*** Source data ***

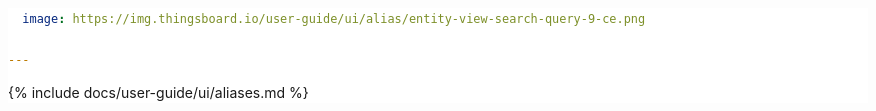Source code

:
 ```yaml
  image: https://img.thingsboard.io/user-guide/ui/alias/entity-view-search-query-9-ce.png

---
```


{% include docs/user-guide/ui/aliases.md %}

*** End of Source data ***
*** Source data ***

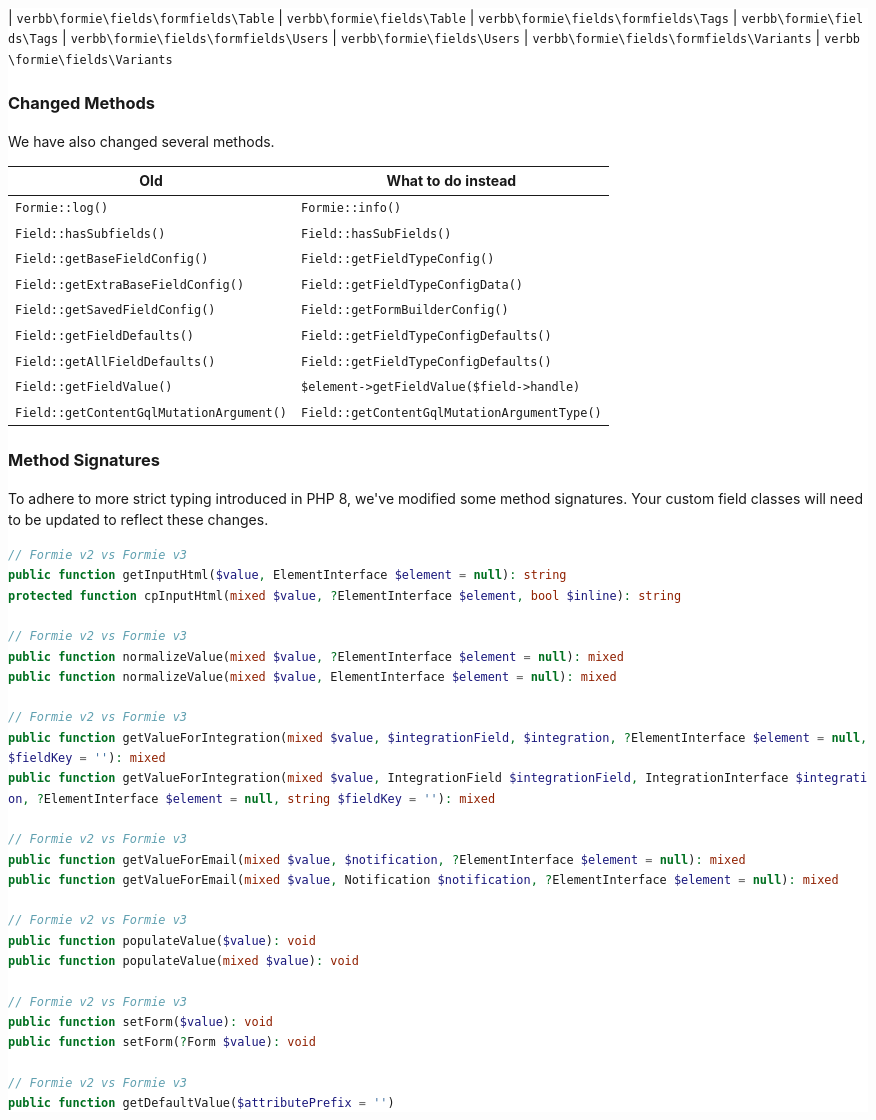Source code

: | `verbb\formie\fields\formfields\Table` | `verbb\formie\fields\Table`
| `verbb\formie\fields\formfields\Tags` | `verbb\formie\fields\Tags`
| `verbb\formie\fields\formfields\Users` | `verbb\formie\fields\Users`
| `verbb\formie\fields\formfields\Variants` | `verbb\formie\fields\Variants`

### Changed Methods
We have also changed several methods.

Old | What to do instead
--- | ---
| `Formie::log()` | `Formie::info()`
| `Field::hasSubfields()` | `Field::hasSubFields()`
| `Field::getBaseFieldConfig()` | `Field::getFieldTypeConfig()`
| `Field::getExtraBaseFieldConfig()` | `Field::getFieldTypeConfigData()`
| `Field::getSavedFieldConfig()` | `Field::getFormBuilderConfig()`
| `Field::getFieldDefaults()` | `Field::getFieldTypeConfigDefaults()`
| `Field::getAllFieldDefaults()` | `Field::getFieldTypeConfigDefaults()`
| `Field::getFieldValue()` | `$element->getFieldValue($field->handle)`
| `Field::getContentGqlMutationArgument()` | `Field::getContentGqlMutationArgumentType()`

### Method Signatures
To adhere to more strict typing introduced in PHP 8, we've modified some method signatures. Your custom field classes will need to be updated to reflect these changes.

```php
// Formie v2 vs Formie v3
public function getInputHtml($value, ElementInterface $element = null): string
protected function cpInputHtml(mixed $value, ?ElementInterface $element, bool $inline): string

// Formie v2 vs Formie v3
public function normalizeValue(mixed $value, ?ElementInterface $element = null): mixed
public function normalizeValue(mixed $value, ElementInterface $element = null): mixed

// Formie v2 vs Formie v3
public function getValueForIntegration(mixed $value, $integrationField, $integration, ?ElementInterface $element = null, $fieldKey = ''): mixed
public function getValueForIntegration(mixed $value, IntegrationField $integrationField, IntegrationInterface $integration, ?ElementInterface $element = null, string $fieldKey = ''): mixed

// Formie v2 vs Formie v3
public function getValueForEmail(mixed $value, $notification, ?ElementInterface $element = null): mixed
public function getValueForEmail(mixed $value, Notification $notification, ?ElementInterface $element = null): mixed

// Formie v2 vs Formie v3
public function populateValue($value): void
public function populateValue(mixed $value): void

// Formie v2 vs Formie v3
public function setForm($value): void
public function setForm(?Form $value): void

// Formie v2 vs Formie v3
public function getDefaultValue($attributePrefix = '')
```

*** End of Source data ***

→ **Task objective**
From the entries above, list each line with "element" in it.

→ **Result of this exercise**
| `Field::getFieldValue()` | `$element->getFieldValue($field->handle)`
public function getInputHtml($value, ElementInterface $element = null): string
protected function cpInputHtml(mixed $value, ?ElementInterface $element, bool $inline): string
public function normalizeValue(mixed $value, ?ElementInterface $element = null): mixed
public function normalizeValue(mixed $value, ElementInterface $element = null): mixed
public function getValueForIntegration(mixed $value, $integrationField, $integration, ?ElementInterface $element = null, $fieldKey = ''): mixed
public function getValueForIntegration(mixed $value, IntegrationField $integrationField, IntegrationInterface $integration, ?ElementInterface $element = null, string $fieldKey = ''): mixed
public function getValueForEmail(mixed $value, $notification, ?ElementInterface $element = null): mixed
public function getValueForEmail(mixed $value, Notification $notification, ?ElementInterface $element = null): mixed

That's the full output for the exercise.